TASK OBJECTIVE: Every line containing the string "hotel" should be returned from the records.

STORED DATA:
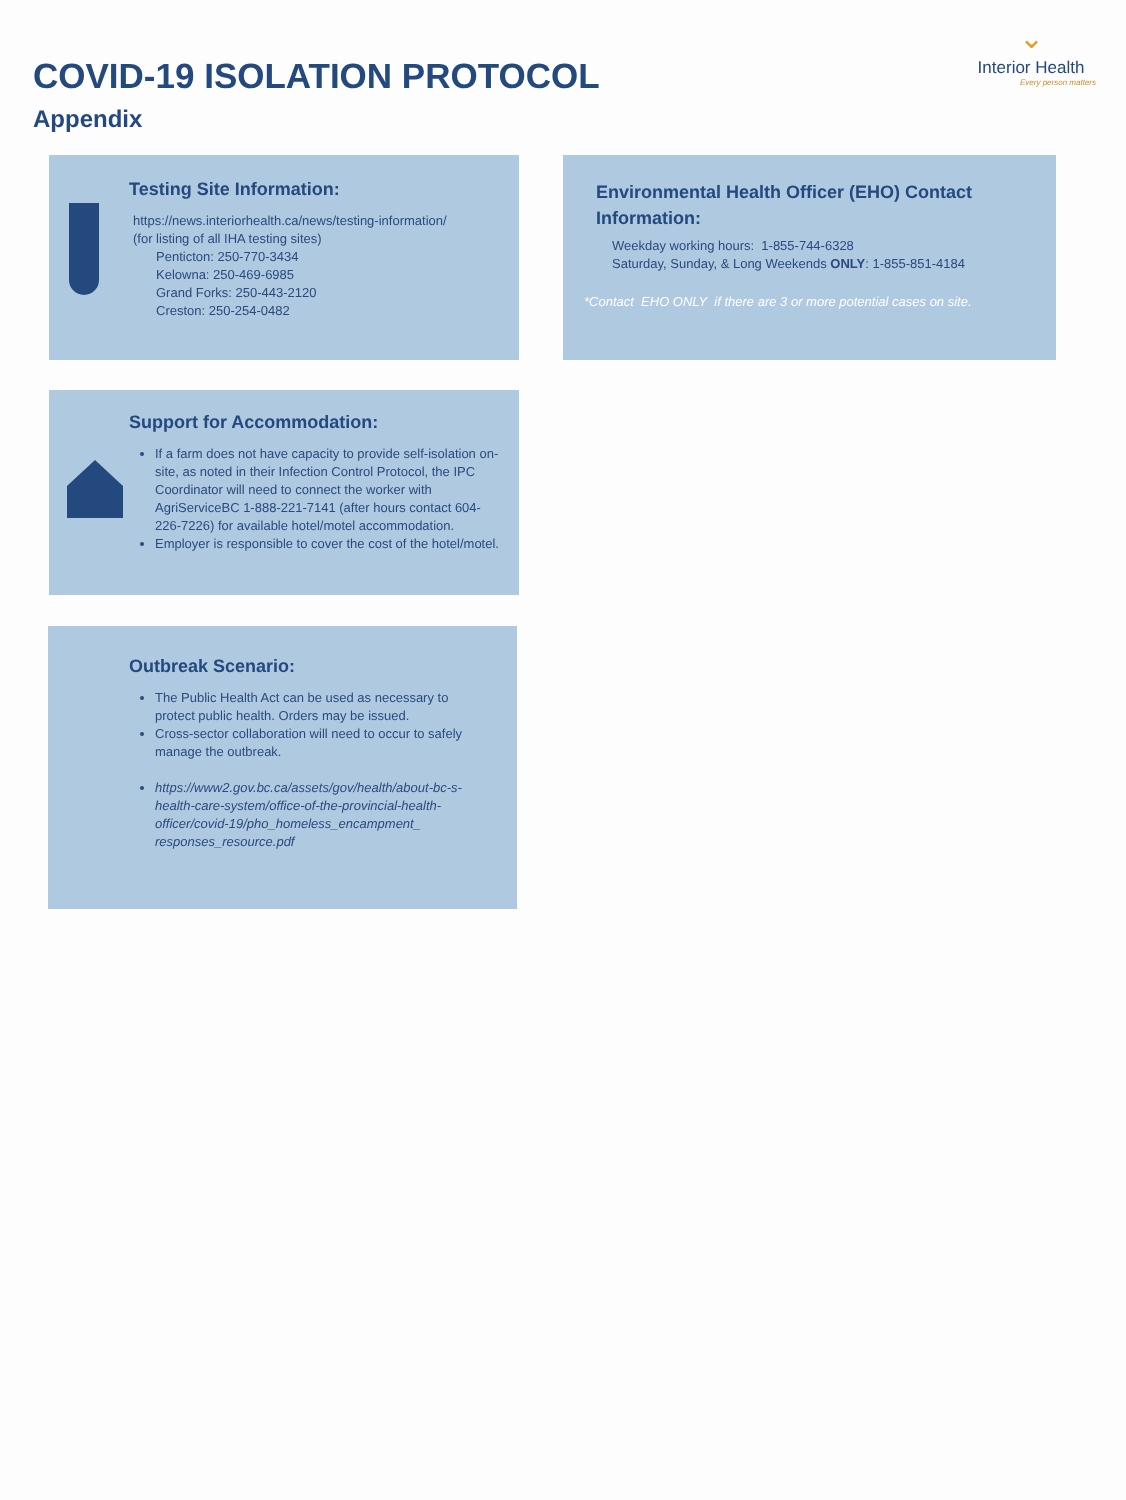⌄
Interior Health
Every person matters
COVID-19 ISOLATION PROTOCOL
Appendix
Testing Site Information:
https://news.interiorhealth.ca/news/testing-information/
(for listing of all IHA testing sites)
Penticton: 250-770-3434
Kelowna: 250-469-6985
Grand Forks: 250-443-2120
Creston: 250-254-0482
Environmental Health Officer (EHO) Contact Information:
Weekday working hours: 1-855-744-6328
Saturday, Sunday, & Long Weekends ONLY: 1-855-851-4184
*Contact EHO ONLY if there are 3 or more potential cases on site.
Support for Accommodation:
If a farm does not have capacity to provide self-isolation on-site, as noted in their Infection Control Protocol, the IPC Coordinator will need to connect the worker with AgriServiceBC 1-888-221-7141 (after hours contact 604-226-7226) for available hotel/motel accommodation.
Employer is responsible to cover the cost of the hotel/motel.
Outbreak Scenario:
The Public Health Act can be used as necessary to protect public health. Orders may be issued.
Cross-sector collaboration will need to occur to safely manage the outbreak.
https://www2.gov.bc.ca/assets/gov/health/about-bc-s-health-care-system/office-of-the-provincial-health-officer/covid-19/pho_homeless_encampment_ responses_resource.pdf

RESULT FOR THIS EXERCISE:
If a farm does not have capacity to provide self-isolation on-site, as noted in their Infection Control Protocol, the IPC Coordinator will need to connect the worker with AgriServiceBC 1-888-221-7141 (after hours contact 604-226-7226) for available hotel/motel accommodation.
Employer is responsible to cover the cost of the hotel/motel.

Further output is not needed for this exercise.